Are We on the Right Way for Evaluating Large Vision-Language Models?

Large vision-language models (LVLMs) have recently achieved rapid progress, sparking numerous studies to evaluate their multi-modal capabilities. However, we dig into current evaluation works and identify two primary issues: 1) Visual content is unnecessary for many samples. The answers can be directly inferred from the questions and options, or the world knowledge embedded in LLMs. This phenomenon is prevalent across current benchmarks. For instance, GeminiPro achieves 42.9% on the MMMU benchmark without any visual input, and outperforms the random choice baseline across six benchmarks over 24% on average. 2) Unintentional data leakage exists in LLM and LVLM training. LLM and LVLM could still answer some visual-necessary questions without visual content, indicating the memorizing of these samples within large-scale training data. For example, Sphinx-X-MoE gets 43.6% on MMMU without accessing images, surpassing its LLM backbone with 17.9%. Both problems lead to misjudgments of actual multi-modal gains and potentially misguide the study of LVLM. To this end, we present MMStar, an elite vision-indispensable multi-modal benchmark comprising 1,500 samples meticulously selected by humans. MMStar benchmarks 6 core capabilities and 18 detailed axes, aiming to evaluate LVLMs' multi-modal capacities with carefully balanced and purified samples. These samples are first roughly selected from current benchmarks with an automated pipeline, human review is then involved to ensure each curated sample exhibits visual dependency, minimal data leakage, and requires advanced multi-modal capabilities. Moreover, two metrics are developed to measure data leakage and actual performance gain in multi-modal training. We evaluate 16 leading LVLMs on MMStar to assess their multi-modal capabilities, and on 7 benchmarks with the proposed metrics to investigate their data leakage and actual multi-modal gain.
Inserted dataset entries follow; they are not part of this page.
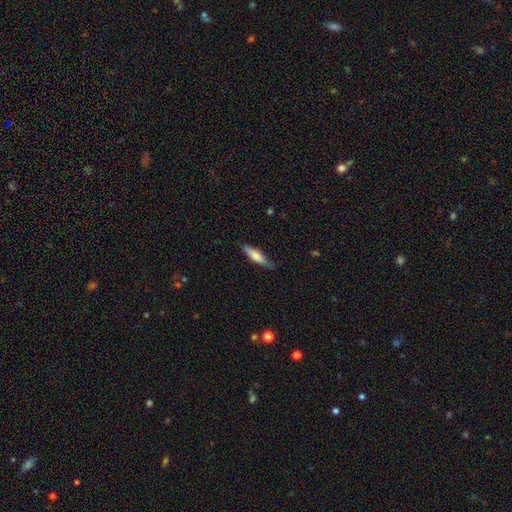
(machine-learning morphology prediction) Smooth or featured? smooth (69%)
How rounded? cigar-shaped (76%)
Merging? none (77%)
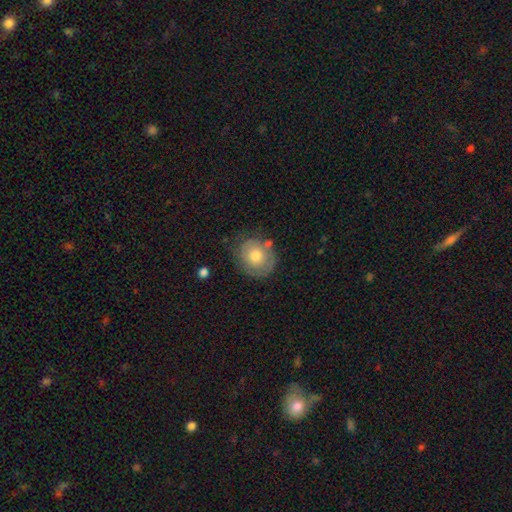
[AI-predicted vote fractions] Overall: smooth (64%; featured or disk 28%). How rounded: round (80%). Merging: none (69%).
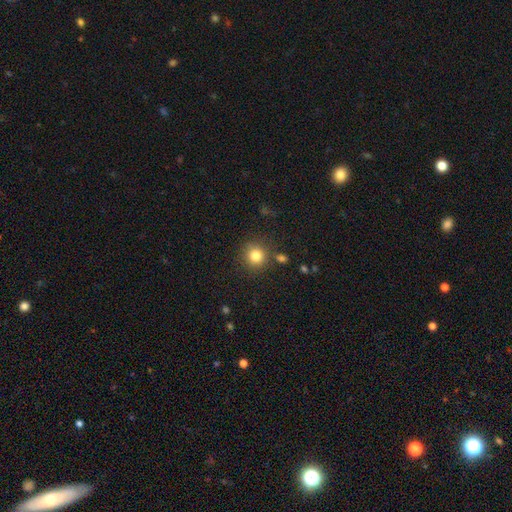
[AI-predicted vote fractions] The model was most divided on "smooth or featured": smooth: 82%, star or artifact: 12%, featured or disk: 6%. More confident: how rounded — round (92%); merging — none (82%).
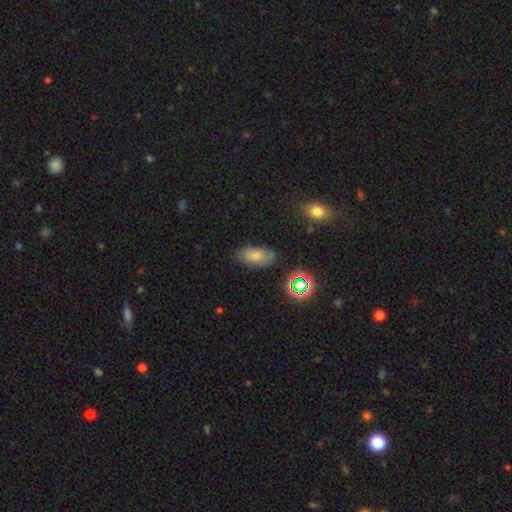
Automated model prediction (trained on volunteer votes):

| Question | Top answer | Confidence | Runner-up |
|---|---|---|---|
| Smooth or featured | smooth | 71% | star or artifact (15%) |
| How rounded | in between | 91% | round (5%) |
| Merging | none | 75% | minor disturbance (18%) |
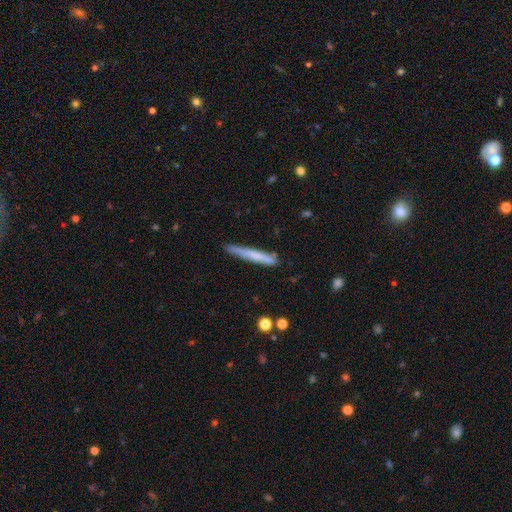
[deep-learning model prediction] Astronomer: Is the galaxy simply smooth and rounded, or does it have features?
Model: smooth — 65%.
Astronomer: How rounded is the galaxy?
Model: cigar-shaped — 96%.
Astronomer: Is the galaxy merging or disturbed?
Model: none — 78%.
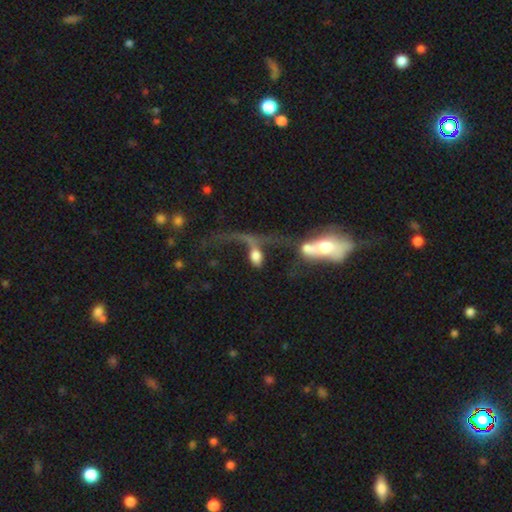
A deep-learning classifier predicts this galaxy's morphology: A smooth galaxy with no disk features (48%).

Vote fractions:
- Smooth or featured? smooth: 48% / featured or disk: 41% / star or artifact: 12%
- Merging? merger: 56% / major disturbance: 25% / none: 12% / minor disturbance: 7%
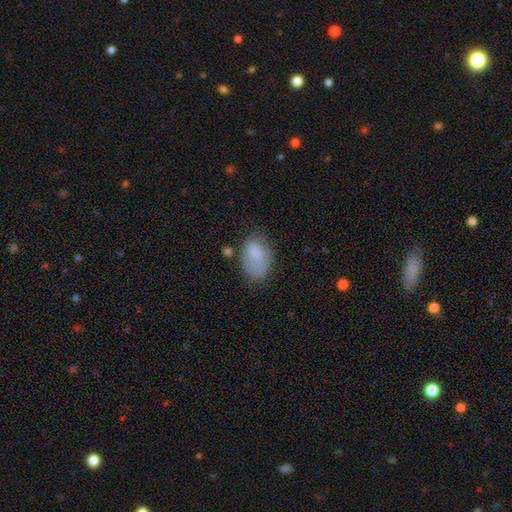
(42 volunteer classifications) smooth-or-featured: smooth: 74% | featured or disk: 19% | star or artifact: 7%
  how-rounded: in between: 87% | round: 13% | cigar-shaped: 0%
  merging: none: 54% | minor disturbance: 26% | major disturbance: 13% | merger: 8%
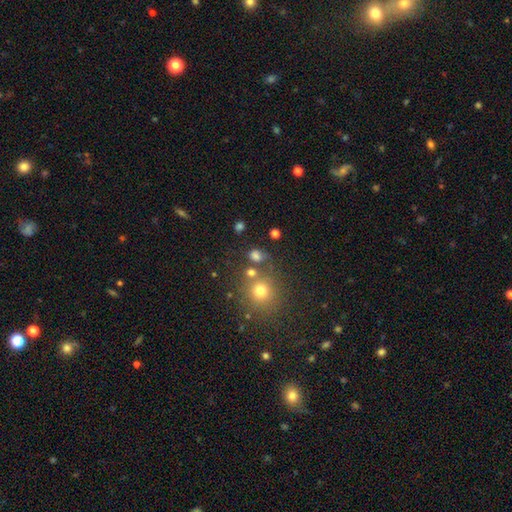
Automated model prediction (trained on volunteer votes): Smooth or featured? smooth (71%)
How rounded? round (63%)
Merging? none (63%)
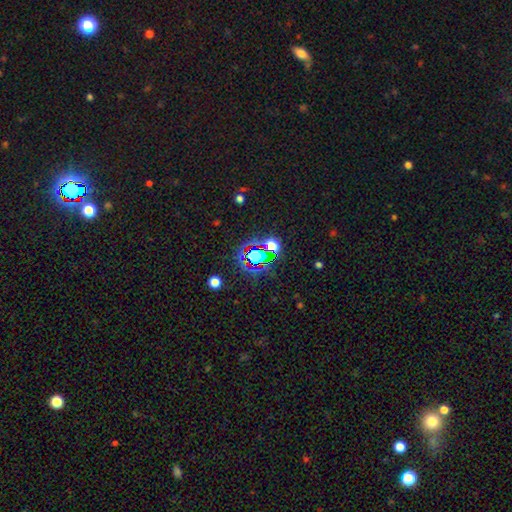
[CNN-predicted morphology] A star or artifact, not a galaxy (69%).

Vote fractions:
- Smooth or featured? star or artifact: 69% / smooth: 19% / featured or disk: 12%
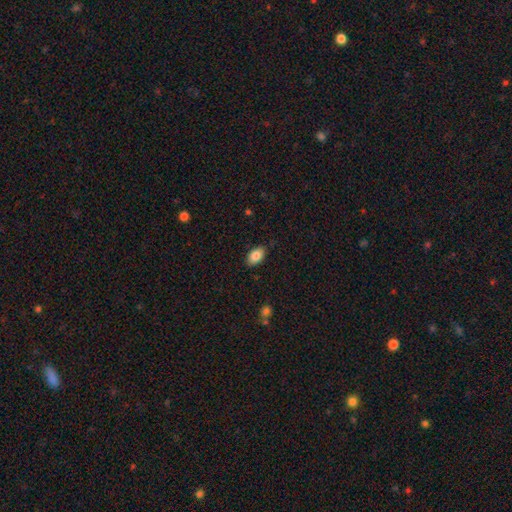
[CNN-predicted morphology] smooth 85%, featured or disk 8%, star or artifact 7%. Down the decision tree: how rounded — in between (91%); merging — none (84%).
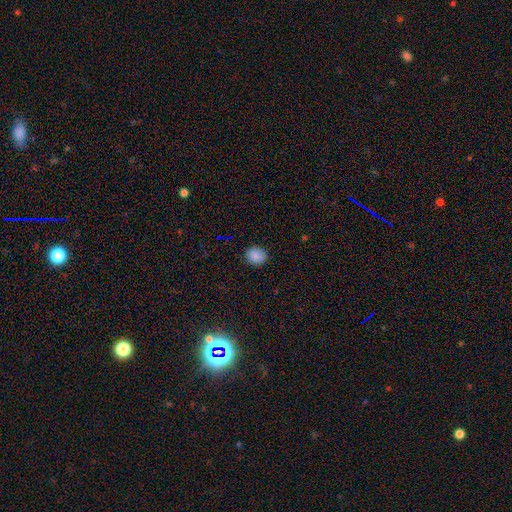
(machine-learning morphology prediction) Smooth or featured?
  - smooth: 86% *
  - star or artifact: 10%
  - featured or disk: 4%
How rounded?
  - round: 71% *
  - in between: 28%
  - cigar-shaped: 1%
Merging?
  - none: 87% *
  - minor disturbance: 10%
  - major disturbance: 2%
  - merger: 1%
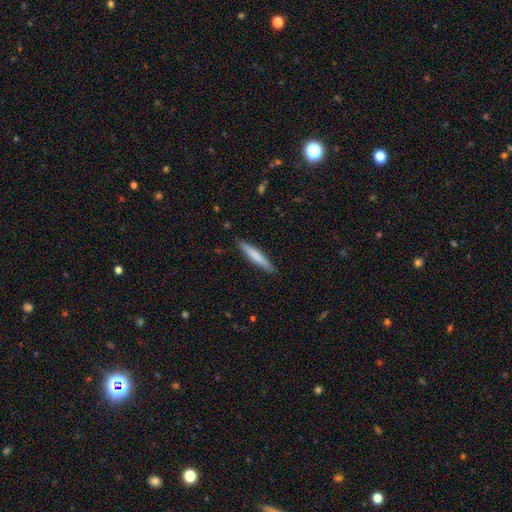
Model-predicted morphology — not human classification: Q: Smooth or featured?
A: smooth (67%); runner-up: featured or disk (28%)
Q: How rounded?
A: cigar-shaped (93%); runner-up: in between (5%)
Q: Merging?
A: none (90%); runner-up: minor disturbance (7%)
翻译：大型视觉语言模型（LVLMs）近期取得了快速进展，催生了大量评估其多模态能力的研究。然而，我们深入分析当前评估工作并发现两个主要问题：1）许多样本不需要视觉内容。答案可直接从问题与选项中推断，或利用嵌入在大型语言模型中的世界知识获取。这一现象在现有基准中普遍存在。例如，GeminiPro 在无需任何视觉输入的情况下，于 MMMU 基准上达到 42.9% 的准确率，并在六个基准上平均超越随机基线超过 24%。2）LLM 与 LVLM 训练中存在无意的数据泄露。LLM 和 LVLM 在缺乏视觉内容时仍能回答部分视觉必要问题，表明这些样本已被大规模训练数据记忆。例如，Sphinx-X-MoE 在不访问图片的情况下于 MMMU 上取得 43.6% 的准确率，远超其 LLM 基线的 17.9%。这两个问题导致对实际多模态增益的误判，并可能误导 LVLM 研究。为此，我们提出 MMStar，一个精选的视觉必要多模态基准，包含由人工精心挑选的 1500 个样本。MMStar 评估 6 项核心能力与 18 个精细维度，旨在通过精心平衡与净化的样本评估 LVLMs 的多模态能力。这些样本首先通过自动化流水线从现有基准中初步筛选，随后引入人工审核，确保每个精选样本具备视觉依赖性、最小数据泄露，并需要高级多模态能力。此外，我们开发了两个指标来衡量多模态训练中的数据泄露与实际性能增益。我们在 MMStar 上评估了 16 个领先的 LVLM，以衡量其多模态能力，并在 7 个基准上使用所提指标探究其数据泄露与实际多模态增益。